**WHAT IS EXPECTED**
Exactly as given, repeat all of the entries.

(Source texts of formatted documents)
=== Begin Enclosure ===

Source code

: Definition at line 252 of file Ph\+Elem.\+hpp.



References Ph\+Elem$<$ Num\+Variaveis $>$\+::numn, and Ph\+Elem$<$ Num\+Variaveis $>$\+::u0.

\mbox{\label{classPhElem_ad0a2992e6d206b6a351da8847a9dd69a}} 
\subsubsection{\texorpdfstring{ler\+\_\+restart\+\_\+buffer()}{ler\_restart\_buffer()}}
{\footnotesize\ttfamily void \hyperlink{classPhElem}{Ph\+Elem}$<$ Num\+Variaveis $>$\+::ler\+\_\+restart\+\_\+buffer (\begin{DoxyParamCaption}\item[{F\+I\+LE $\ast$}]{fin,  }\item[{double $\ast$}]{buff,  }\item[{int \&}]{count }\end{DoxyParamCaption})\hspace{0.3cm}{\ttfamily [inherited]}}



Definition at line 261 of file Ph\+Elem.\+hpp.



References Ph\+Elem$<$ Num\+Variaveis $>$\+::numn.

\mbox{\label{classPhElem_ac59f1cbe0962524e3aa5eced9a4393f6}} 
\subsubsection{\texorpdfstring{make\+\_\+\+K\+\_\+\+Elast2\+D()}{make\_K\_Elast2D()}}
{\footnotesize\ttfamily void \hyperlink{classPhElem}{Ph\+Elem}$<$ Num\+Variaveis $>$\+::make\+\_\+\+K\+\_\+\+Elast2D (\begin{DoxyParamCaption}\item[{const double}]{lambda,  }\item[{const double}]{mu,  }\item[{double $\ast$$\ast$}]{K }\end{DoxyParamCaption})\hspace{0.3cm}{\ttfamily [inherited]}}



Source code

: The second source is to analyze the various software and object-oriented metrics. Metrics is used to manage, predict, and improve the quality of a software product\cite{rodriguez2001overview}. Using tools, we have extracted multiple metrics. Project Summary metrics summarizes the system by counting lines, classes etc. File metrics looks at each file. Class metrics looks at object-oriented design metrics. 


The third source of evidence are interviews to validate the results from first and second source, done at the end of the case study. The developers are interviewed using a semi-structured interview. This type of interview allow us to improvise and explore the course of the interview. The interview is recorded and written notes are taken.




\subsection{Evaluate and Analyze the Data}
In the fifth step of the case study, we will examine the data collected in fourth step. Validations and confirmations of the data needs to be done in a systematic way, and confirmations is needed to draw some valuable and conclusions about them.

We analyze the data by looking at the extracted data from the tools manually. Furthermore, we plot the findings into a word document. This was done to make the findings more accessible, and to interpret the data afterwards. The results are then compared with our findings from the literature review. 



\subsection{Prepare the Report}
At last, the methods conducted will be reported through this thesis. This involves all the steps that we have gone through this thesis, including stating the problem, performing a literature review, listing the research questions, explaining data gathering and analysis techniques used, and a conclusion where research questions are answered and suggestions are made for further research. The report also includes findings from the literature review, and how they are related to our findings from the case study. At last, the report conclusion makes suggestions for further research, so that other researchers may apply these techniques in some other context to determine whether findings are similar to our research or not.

=== End Enclosure ===

**RESPONSE TO THIS EXERCISE**
Source code

: Definition at line 252 of file Ph\+Elem.\+hpp.



References Ph\+Elem$<$ Num\+Variaveis $>$\+::numn, and Ph\+Elem$<$ Num\+Variaveis $>$\+::u0.

\mbox{\label{classPhElem_ad0a2992e6d206b6a351da8847a9dd69a}} 
\subsubsection{\texorpdfstring{ler\+\_\+restart\+\_\+buffer()}{ler\_restart\_buffer()}}
{\footnotesize\ttfamily void \hyperlink{classPhElem}{Ph\+Elem}$<$ Num\+Variaveis $>$\+::ler\+\_\+restart\+\_\+buffer (\begin{DoxyParamCaption}\item[{F\+I\+LE $\ast$}]{fin,  }\item[{double $\ast$}]{buff,  }\item[{int \&}]{count }\end{DoxyParamCaption})\hspace{0.3cm}{\ttfamily [inherited]}}



Definition at line 261 of file Ph\+Elem.\+hpp.



References Ph\+Elem$<$ Num\+Variaveis $>$\+::numn.

\mbox{\label{classPhElem_ac59f1cbe0962524e3aa5eced9a4393f6}} 
\subsubsection{\texorpdfstring{make\+\_\+\+K\+\_\+\+Elast2\+D()}{make\_K\_Elast2D()}}
{\footnotesize\ttfamily void \hyperlink{classPhElem}{Ph\+Elem}$<$ Num\+Variaveis $>$\+::make\+\_\+\+K\+\_\+\+Elast2D (\begin{DoxyParamCaption}\item[{const double}]{lambda,  }\item[{const double}]{mu,  }\item[{double $\ast$$\ast$}]{K }\end{DoxyParamCaption})\hspace{0.3cm}{\ttfamily [inherited]}}



Source code

: The second source is to analyze the various software and object-oriented metrics. Metrics is used to manage, predict, and improve the quality of a software product\cite{rodriguez2001overview}. Using tools, we have extracted multiple metrics. Project Summary metrics summarizes the system by counting lines, classes etc. File metrics looks at each file. Class metrics looks at object-oriented design metrics. 


The third source of evidence are interviews to validate the results from first and second source, done at the end of the case study. The developers are interviewed using a semi-structured interview. This type of interview allow us to improvise and explore the course of the interview. The interview is recorded and written notes are taken.




\subsection{Evaluate and Analyze the Data}
In the fifth step of the case study, we will examine the data collected in fourth step. Validations and confirmations of the data needs to be done in a systematic way, and confirmations is needed to draw some valuable and conclusions about them.

We analyze the data by looking at the extracted data from the tools manually. Furthermore, we plot the findings into a word document. This was done to make the findings more accessible, and to interpret the data afterwards. The results are then compared with our findings from the literature review. 



\subsection{Prepare the Report}
At last, the methods conducted will be reported through this thesis. This involves all the steps that we have gone through this thesis, including stating the problem, performing a literature review, listing the research questions, explaining data gathering and analysis techniques used, and a conclusion where research questions are answered and suggestions are made for further research. The report also includes findings from the literature review, and how they are related to our findings from the case study. At last, the report conclusion makes suggestions for further research, so that other researchers may apply these techniques in some other context to determine whether findings are similar to our research or not.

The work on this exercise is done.